Start of PROVIDED TEXT

Tracked on Mar 31, 2008 7:28:24 AM

Comments

Isn’t part, and an important part, of the real story behind the motivation of law enforcement figures who so obdurately support mandatory minimums is that it increases their ability to coerce plea bargains? Seemingly absent from the discussion is the fact that law enforcement supports and indeed requests massively below guideline sentences for its pleader-cooperators. The response that this is a statutory-based departure based on cooperation doesn’t seem particularly compelling given that in so many plea bargains a large down-departure is built into the deal by the prosecutors dropping many charges before settling on the claim(s) to be plead. This disparity that law enforcement can count on, between the mandatory sentences and what pleaders can expect, gives their already monstrous-plea bargaining power some serious additional oomph. Does anyone have any statistics on this?

Posted by: Annonymous | Jun 26, 2007 9:48:42 AM

The statistics I was wondering about concern what percentage of cases prosecutors accept and indeed recommend below guideline sentences without appealing, with a focus on sentences after pleas.

Posted by: Anonymous | Jun 26, 2007 1:28:03 PM

I am a wife who is directly affected by the mandatory minimums and the current crack cocaine disparity laws. I never realized the injustice until it happened to me and unfortunately my husband is going to be sentenced next week. What I was wondering, lets say that after these hearings the subcommittee agrees that mandatory minimums gives a one size fits all to the justice system, how long is it going to to take for the repeal to even take effect and if so, would it be retroactive, like the last time this happened? You think our system would have learned the lesson the first time.

Posted by: | Jun 26, 2007 3:04:14 PM

The unfairness of the statutory mandatory minimum sentencing laws are exacerbated by appellate decisions that trample the rule of leniency into the dust. As Judge Cassell points out in his statement, 18 USC 924(c) is a prime example of this tendency of the appellate courts. The Supreme Court did not have to interpret 924(c) as mandating consecutive sentences for separate acts that were charged and sentenced on the same day, but could have agreed with the circuits that required separation between the offenses, such as an intervening arrest or separate conviction. Thus, the initial five-year sentence would actually serve its warning purpose. Also, it is true that prosecutors just love these enhancing statutes; they are sledgehammers for extracting guilty pleas.

Posted by: defense attorney | Jun 27, 2007 4:53:47 PM

The satisfty the last condition of the federal safety valve provision the defendant must provide all information he/she has about the offense to the Government. The US Attorney can oppose the safety valve reduction, and often does if they don't think the defendant gave enough information.

End of PROVIDED TEXT

▶ _ACTIVITY LIST_
• a. In the comment thread, which statute does the defense attorney say Judge Cassell calls a prime example of appellate courts' tendency?
• b. Pull from the comment thread the passage starting at "Isn’t part, and" and ending at "statistics on this?".

Start of INFORMATION PROVIDED

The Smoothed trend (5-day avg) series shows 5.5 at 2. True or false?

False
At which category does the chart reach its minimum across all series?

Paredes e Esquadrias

End of INFORMATION PROVIDED

▶ _EXERCISE RESULTS_
• a. 18 USC 924(c).

• b.
Isn’t part, and an important part, of the real story behind the motivation of law enforcement figures who so obdurately support mandatory minimums is that it increases their ability to coerce plea bargains? Seemingly absent from the discussion is the fact that law enforcement supports and indeed requests massively below guideline sentences for its pleader-cooperators. The response that this is a statutory-based departure based on cooperation doesn’t seem particularly compelling given that in so many plea bargains a large down-departure is built into the deal by the prosecutors dropping many charges before settling on the claim(s) to be plead. This disparity that law enforcement can count on, between the mandatory sentences and what pleaders can expect, gives their already monstrous-plea bargaining power some serious additional oomph. Does anyone have any statistics on this?